Many Technician's follow Tom DeMark's system/s, I personally never got too far beyond a basic understanding of his methodology, but I found it interesting enough to create my own DeMark inspired indicator; it is not anything like the Sequential (however I have seen some layouts of people who have set up DeMark indicators in StockFinder as its coding capabilities are extensive). Many of you have seen this indicator I use, which I really don't have a good name or really any name for other than the, "DeMark inspired" indicator.
In any case, the indicator only takes concepts from DeMark, it has nothing to do with 13 days really, but yet it has provided some amazingly accurate signals on all timeframes, I really don't give this indicator enough credit or feature it enough. I used StockFinder's BackScanner to really tweak the indicator to act like I wanted and to be robust in a variety of market conditions as well as assets. Maybe someone has a suggestion for a name for the indicator.

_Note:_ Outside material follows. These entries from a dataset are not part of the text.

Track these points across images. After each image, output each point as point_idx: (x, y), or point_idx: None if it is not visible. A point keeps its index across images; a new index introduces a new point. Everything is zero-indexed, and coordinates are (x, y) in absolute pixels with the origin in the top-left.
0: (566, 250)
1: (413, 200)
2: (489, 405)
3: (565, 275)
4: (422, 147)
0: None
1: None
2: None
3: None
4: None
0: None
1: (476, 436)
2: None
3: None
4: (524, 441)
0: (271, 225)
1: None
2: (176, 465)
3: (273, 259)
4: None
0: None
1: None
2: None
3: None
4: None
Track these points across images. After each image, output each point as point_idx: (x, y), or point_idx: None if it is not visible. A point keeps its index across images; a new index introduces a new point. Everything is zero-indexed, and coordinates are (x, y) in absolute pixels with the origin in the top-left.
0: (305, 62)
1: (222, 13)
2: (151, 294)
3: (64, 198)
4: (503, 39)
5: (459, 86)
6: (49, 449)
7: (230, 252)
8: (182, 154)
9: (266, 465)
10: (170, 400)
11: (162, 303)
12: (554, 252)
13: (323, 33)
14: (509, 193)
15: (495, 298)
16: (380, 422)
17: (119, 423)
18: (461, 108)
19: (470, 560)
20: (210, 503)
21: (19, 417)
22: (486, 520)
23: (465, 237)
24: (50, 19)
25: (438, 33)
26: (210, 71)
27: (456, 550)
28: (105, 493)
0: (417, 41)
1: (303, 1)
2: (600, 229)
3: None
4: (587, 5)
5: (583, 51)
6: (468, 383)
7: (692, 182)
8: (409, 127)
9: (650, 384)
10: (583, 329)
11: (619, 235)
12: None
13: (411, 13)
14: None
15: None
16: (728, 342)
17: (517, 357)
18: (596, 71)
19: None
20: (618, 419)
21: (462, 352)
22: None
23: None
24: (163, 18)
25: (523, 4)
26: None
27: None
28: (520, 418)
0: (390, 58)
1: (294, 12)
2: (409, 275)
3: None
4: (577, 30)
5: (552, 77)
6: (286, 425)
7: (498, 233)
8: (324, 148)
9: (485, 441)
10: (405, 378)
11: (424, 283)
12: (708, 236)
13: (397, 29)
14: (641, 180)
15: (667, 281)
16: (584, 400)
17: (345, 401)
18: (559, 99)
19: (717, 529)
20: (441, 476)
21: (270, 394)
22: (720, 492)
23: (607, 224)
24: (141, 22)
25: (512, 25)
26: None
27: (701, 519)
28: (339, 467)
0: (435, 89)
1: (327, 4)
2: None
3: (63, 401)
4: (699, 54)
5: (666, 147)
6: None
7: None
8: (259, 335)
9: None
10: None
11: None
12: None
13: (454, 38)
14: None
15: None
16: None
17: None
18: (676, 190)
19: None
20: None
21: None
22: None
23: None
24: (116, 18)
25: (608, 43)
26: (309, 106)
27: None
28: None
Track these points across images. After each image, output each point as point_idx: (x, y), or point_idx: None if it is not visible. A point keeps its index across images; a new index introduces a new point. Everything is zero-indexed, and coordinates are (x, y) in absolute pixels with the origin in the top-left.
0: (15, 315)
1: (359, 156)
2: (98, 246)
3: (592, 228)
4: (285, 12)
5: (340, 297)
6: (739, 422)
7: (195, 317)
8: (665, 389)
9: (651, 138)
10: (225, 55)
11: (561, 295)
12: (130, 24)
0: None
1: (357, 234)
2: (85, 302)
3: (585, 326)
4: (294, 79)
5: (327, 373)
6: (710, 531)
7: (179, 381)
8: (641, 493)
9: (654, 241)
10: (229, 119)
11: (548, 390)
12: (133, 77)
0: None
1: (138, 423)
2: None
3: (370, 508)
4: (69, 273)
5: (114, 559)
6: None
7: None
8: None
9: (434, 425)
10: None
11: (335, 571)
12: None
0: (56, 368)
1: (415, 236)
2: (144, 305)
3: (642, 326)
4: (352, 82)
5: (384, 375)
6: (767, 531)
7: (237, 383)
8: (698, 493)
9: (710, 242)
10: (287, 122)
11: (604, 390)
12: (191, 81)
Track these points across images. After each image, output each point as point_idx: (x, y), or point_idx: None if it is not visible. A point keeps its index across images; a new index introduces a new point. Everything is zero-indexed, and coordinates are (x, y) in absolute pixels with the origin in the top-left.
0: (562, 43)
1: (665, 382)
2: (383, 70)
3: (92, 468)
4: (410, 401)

Here's the video discussing DeMark's call for a top in several European countries and the U.S. VERY close to a top, perhaps within days, which fits almost perfectly with all of the Trend #1 expectations that have so far been spot on. One of the most recent events that needed to occur in trend #1 for a reversal is we first needed to take out Friday December 4th's intraday high, the reason is to set up a head fake move, so it's not just about hitting the level although hitting stops and orders is one component of it, but more importantly if you have read the "Understanding the Head-Fake Move" article I have been publishing in parts, it's the demand and higher prices that are created on such a move that allow Wall Street to move out of big positions and start shorts, thin the size they trade and especially with volume as low as it has been the last several years, they need that demand and higher prices are just a given, they don't chase and they don't sell in to weakness unless they're in real trouble.
So DeMark's call is right there with our expectations. You may recall I said as early as last Monday, "We are not going to get good distribution signals until we are above that level) and as we moved above the level late last week that is the first day we started to get distribution signals. So I think what DeMark is saying fits very well not only with our expectations, but almost every concept we follow with regard to how the market works and behaves at reversals.
Here's the video on DeMark and below are several charts using my own indicator.
DIA Daily buy and sell signals
IWM Daily
IWM 2-day (The longer the chart, the more important the signal)
QQQ
SPY
Energy
Financials
Technoology -as you know, the AAPL Call position is still open, still looking for a strong, but fast move. This isn't meant to be an AAPL update, but there are still some good signals to support the idea of that trade.
AAPL 1 min saw a late day positive divergence Friday in to lower prices-classic accumulation.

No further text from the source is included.